A classic design that for a period of time was considered obsolete by the mainstream surf industry has been finding its way back into our quivers. For many pre-'80s generation surfers, it is a design that never left our hearts--an old flame. For a whole new generation of surfers, the mid- to late-'70s era single-fin is a voluptuous cougar--easy to get, but not easy to ride. The single-fin, newcomers are finding out, is fickle and demanding.
All it takes is a flashback to the pocket-surfing of Mike Ho, Larry Bertlemann, Shaun Tomson, Rabbit, and the greatest single-fin rider of them all, Buttons Kaluhiokalani (with a big shout out to Mark Liddell) for our imaginations to rekindle the magic of the single-fin. Recent '70s-era films such Bustin' Down the Door and the Hot Buttered Surfboard documentary titled Hot Buttered Soul have only helped to reignite the single-fin torch.
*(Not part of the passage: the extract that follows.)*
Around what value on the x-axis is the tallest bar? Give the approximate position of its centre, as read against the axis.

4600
The modern single-fin employs all the latest bottom contours, refined rail structure, precision rockers, and new constructions techniques. Our trusty 6’6″ wing-pin looks as if it was featured in some sort of FOX reality TV show: 21st Century Surfboard Makeover. We left the clunky overweight beast in 1980, dinged, yellowed, and boxy. We've come back to them in the 21st century and they are sexy, sleek, and looking for a date.
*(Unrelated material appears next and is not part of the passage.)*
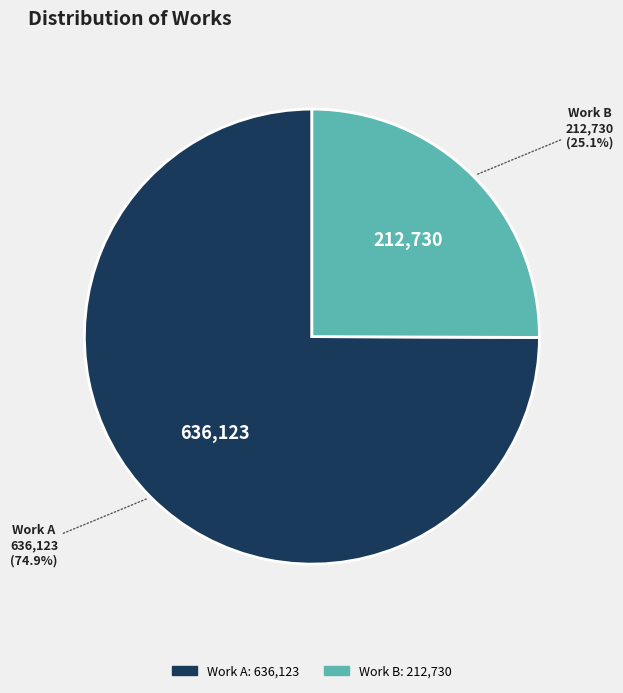

Does any single category account for the majority?

Yes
Despite the upgrades, paddle out on a single-fin for the first time in a long time and reality sets in. They simply don't perform in the same manner as the multitude of multi-finned boards that took her place. That's not a bad thing; in fact, I'm here to tell you that that is exactly why a good single-fin is so special.
The power of a good single-fin is in its ability to temper an overzealous style and to reacquaint you with pocket of the wave. So much of our contemporary surfing on multi-finned boards takes place away from the power of the wave. We race out to the flats for our bottom turn or we run out on the shoulder for our cutback or we constantly look to take our board up high into the lip. Rarely do we stall mid-face and feel the trim of the rail line.
The single-fin demands that you get to know the wave before having your way with her. You must sit, in the pocket, in the juice, in the power, and wait for her to give you the speed. And this mid-face, power pocket-surfing allows your surfing to become more stylized. You are forced to work with the wave rather than against it. You must slow down, find the juice, and squeeze it and this is why a single-fin is good for your style. Ridden properly, single-fins make the wave give you the speed, not the board. And this, in small doses, does wonders for your surfing. When you do get back onto your multi-finned board, it is on.